Today, Minnesota’s Leonid Hurwicz received his prize in economics.

Minnesota Public Radio’s Art Hughes said Hurwicz’s son, Maxim, “simplified his father’s notable economic theory, which includes people he called ‘interveners,’ who act altruistically instead of in their own self-interest.”

“He did not invent interveners, because interveners are real people. But as an economist he has discovered them and given them a name. He has created a space for them in economics. A little bright spot in a normally gray landscape,” said Maxim Hurwicz.

Come again?

Hurwicz received the award “for having laid the foundations of mechanism design theory.” Here’s the scientific explanation, but read it only if you paid attention in school.

Now, here’s the explanation for those of us who didn’t:

Take games with a desired outcome.
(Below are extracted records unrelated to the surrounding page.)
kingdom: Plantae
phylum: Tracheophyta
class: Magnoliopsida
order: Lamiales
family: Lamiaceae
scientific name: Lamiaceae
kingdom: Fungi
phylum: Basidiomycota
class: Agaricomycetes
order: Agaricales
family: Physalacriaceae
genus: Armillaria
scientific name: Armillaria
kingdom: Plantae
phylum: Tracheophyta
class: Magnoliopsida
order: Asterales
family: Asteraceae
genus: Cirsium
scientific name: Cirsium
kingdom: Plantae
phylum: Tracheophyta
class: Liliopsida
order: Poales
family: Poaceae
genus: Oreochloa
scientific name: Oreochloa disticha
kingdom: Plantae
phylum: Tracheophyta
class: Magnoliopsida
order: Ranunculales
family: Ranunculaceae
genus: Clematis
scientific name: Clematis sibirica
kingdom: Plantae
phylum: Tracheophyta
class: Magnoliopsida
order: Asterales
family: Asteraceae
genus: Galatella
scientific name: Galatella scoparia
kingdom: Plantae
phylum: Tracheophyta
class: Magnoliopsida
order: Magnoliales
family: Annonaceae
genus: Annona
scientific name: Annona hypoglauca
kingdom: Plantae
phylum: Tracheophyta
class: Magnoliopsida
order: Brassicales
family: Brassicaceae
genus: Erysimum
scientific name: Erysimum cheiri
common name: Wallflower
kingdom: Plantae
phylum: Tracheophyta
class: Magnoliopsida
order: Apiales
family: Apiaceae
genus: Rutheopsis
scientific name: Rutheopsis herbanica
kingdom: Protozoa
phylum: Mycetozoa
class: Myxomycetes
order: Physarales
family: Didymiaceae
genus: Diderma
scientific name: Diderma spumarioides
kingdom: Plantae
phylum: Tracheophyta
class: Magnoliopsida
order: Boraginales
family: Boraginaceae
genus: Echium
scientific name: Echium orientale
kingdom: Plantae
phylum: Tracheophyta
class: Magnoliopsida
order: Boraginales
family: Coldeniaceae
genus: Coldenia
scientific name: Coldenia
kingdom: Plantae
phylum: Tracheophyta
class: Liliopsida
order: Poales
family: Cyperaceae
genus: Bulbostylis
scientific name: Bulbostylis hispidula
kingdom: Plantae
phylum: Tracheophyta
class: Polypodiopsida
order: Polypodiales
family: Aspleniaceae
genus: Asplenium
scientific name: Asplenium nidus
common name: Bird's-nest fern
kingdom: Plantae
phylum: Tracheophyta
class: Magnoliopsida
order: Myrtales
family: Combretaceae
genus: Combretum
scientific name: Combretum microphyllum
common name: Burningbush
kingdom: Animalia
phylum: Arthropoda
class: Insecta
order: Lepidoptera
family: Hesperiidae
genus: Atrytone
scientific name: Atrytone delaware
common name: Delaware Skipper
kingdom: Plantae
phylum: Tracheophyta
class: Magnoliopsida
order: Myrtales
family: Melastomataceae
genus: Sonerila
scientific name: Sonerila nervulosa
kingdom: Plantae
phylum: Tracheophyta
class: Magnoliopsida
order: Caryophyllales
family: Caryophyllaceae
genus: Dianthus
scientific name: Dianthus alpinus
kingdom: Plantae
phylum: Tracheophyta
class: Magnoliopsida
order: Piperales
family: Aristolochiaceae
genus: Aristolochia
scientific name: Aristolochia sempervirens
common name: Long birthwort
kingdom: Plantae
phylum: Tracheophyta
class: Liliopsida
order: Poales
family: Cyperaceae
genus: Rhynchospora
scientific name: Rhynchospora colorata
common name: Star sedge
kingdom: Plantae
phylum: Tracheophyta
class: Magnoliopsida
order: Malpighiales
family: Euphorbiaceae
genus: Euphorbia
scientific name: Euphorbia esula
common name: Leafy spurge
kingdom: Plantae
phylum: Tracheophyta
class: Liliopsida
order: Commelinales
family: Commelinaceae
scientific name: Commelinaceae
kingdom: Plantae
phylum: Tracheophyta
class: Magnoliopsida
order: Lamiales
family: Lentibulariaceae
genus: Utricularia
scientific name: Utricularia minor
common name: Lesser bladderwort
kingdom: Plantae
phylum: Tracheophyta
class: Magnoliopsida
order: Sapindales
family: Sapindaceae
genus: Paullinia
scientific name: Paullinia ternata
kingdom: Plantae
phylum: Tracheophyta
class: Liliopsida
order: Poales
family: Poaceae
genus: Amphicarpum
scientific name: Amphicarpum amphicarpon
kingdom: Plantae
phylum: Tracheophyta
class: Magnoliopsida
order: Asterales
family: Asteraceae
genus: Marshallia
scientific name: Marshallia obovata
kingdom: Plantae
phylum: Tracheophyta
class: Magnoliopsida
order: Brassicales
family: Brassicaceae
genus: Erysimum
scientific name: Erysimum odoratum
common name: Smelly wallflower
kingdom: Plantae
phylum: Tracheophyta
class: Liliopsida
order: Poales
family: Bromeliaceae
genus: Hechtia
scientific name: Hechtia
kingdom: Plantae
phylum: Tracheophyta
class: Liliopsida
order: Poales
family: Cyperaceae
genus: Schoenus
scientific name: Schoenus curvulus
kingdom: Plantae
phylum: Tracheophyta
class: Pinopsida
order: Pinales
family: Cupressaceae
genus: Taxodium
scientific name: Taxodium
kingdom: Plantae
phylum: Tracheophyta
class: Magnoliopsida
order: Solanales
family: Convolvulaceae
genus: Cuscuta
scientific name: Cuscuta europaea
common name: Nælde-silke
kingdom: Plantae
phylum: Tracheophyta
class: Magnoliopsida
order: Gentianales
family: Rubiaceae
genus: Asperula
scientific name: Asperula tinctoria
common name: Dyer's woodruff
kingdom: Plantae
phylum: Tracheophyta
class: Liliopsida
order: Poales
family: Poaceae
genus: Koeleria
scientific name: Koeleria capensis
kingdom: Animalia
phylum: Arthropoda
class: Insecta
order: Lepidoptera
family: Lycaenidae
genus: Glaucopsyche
The people playing the games are a wild card — they want different things. So the game’s desired outcome is achieved by giving the players incentive to act in a certain way. In a popular online game, a player can be convinced to head a certain way by giving him/her points for killing a dragon guarding a door, for example. In those games, though, the goal is to have one winner. While giving someone a reason to act a certain way to achieve a desired outcome is part of mechanism design theory, having a single winner at the end of the game is not.

Taking that a bit further, Reason Magazine, uses the example of two children squabbling over how to divide a pie.

Parents will already know one answer—one child cuts and the second child chooses. The second child will choose the larger half which gives the first child the incentive to cut as evenly as possible. The first-cut, second-choose solution is a simple example of an incentive-compatible mechanism.

Hurwicz applied his theory in economics in the ’60s in the critical debate of the time, according to the economic commentary site, Vox. Which is better: capitalism or socialism?

His results did not, however, let Capitalism off lightly, because individual incentives are not always aligned with social incentives. It did, however, help governments think about how best to regulate a capitalist economy.

In economics, and perhaps in the group meeting you’ve recently had, there are “players” with different agendas. Hurwicz’s work, at least in theory, provides a way to allocate scare resources — the pie in the above example — in a way that will achieve a desired outcome, be it happy people, developed nations, housing, whatever.

The importance to the world of having its disparate factions (game players) solve the problem of allocating scarce resources is obviously a big deal. The fact that Hurwicz came up with a theory that shows us exactly how that can happen is why he’s a big deal, too.